Na Primeira Leitura, temos o exemplo de Jeremias como seduzido inteiramente por Deus. Já na última parte de seu livro, o Profeta reconhece que esta sedução pelo Senhor lhe acarreta inúmeros desafios, inclusive o da incompreensão, da indignação, da marginalização, da chacota, entre outros. Jeremias tenta a todo custo separar-se deste amor: “Não quero mais lembrar-me disso nem falar mais em nome dele” (Jr 20, 9). No entanto, quanto mais ele tentar divorciar-se deste amor, mais apaixonado estará, sentindo cada vez mais a vontade de estar perto Dele, sentimento agudo comparado a um fogo ardente e penetrante. Reconhece assim que o amor fascinante do Senhor é mais forte do que toda e qualquer adversidade.
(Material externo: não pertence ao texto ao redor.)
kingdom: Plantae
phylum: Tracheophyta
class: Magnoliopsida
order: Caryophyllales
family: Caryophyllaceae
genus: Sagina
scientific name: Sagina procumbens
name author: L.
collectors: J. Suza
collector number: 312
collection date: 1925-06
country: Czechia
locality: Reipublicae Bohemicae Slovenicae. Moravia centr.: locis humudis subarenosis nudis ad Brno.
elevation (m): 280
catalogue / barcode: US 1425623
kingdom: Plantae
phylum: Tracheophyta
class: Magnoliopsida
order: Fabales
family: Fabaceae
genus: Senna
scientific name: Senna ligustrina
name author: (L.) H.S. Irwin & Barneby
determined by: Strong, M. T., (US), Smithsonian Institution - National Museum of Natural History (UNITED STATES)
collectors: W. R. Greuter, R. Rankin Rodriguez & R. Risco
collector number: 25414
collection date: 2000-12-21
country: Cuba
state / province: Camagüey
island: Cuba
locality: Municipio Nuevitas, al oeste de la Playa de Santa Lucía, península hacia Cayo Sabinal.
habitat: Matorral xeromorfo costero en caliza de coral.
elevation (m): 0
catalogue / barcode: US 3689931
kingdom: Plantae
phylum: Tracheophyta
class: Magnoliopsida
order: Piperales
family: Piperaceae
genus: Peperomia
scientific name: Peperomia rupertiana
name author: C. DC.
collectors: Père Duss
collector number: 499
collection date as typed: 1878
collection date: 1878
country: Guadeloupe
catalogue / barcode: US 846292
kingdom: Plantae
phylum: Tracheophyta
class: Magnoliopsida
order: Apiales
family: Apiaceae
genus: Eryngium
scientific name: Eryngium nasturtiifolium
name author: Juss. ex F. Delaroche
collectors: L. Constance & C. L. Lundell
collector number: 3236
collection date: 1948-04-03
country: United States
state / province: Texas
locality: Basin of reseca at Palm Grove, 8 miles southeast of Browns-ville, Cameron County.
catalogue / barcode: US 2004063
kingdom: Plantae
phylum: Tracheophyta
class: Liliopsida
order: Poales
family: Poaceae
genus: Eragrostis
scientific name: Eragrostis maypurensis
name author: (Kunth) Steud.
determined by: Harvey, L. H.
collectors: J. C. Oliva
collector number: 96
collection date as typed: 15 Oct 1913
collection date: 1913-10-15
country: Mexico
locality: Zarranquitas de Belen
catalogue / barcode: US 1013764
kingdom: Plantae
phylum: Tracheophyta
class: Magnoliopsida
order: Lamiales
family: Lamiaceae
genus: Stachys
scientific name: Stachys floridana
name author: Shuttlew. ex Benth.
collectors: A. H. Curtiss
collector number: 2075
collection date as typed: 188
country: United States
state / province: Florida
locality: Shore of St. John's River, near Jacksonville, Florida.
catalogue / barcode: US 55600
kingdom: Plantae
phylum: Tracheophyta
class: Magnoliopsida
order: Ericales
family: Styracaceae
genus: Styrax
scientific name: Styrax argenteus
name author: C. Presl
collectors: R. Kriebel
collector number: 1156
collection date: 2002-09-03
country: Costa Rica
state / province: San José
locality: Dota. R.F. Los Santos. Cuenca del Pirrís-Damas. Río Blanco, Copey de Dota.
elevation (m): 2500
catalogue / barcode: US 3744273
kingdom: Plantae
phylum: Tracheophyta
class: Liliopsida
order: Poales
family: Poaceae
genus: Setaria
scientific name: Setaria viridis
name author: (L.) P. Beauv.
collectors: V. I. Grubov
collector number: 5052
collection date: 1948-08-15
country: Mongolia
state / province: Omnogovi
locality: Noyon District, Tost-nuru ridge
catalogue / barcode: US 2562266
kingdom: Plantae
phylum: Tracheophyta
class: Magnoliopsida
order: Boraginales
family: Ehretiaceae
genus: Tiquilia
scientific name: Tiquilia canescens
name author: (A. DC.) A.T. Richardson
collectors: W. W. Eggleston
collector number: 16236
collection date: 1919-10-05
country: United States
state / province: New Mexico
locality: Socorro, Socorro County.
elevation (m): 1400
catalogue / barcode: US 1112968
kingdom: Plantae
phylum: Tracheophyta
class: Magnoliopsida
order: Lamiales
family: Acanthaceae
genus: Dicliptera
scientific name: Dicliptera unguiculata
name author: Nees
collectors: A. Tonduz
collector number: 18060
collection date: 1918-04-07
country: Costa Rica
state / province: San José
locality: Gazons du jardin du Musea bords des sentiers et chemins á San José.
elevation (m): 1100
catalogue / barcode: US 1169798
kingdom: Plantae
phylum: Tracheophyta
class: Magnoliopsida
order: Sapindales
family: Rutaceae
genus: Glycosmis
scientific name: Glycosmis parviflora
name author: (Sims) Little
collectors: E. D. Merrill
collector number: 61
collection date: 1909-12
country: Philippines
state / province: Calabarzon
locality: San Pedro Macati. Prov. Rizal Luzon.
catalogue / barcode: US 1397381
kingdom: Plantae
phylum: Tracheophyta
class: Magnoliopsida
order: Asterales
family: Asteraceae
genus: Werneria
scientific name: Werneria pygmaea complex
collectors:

Quantas vezes o desânimo de sermos profetas nos abate? No Batismo, fomos também ungidos para o profetismo. Ao nos debatermos com as cruzes, incompreensões e dificuldades de nossa vida, somos obrigados, como uma necessidade, a recordar da emoção que sentimos pelo nosso primeiro amor e amante: Deus. Devemos ter na lembrança o nosso “Divino Sedutor”. Jeremias foi um apaixonado por Deus a tão máximo ponto que derramou seu sangue, testemunhando o Senhor, o “violento sedutor” de sua vida. Que a seu exemplo, tenhamos um santo furor no nosso testemunho de profeta do Evangelho, eternos enamorados da causa do Senhor. Que sempre sintamos a necessidade de declarar com o Salmo: “A minh’alma tem sede de vós, como a terra sedenta, ó meu Deus” (Sl 62, 2).

O amor ao Senhor faz-nos aderir ao convite que São Paulo nos faz na Segunda Leitura: o de sermos um “sacrifício vivo, santo e agradável a Deus” (Rm 12, 1), tão como uma prestação de um culto espiritual. É a nossa vida como oblação. E como faremos na prática esta oferenda? São Paulo nos responde oferecendo-nos as pistas: a inconformação com o mundo, que nos leva a atitudes de conversão constante, inclusive nas dificuldades e agruras da vida, realizando, em tudo, a vontade de Deus, que de per si é boa, lhe é agradável, e nos aproxima mais da perfeição.

Que o Senhor sempre nos contagie com o seu amor, que lhe sejamos correspondentes neste profundo e autêntico sentimento. Que, ao levar  a nossa cruz, sejamos menos indignos da nossa identidade cristã.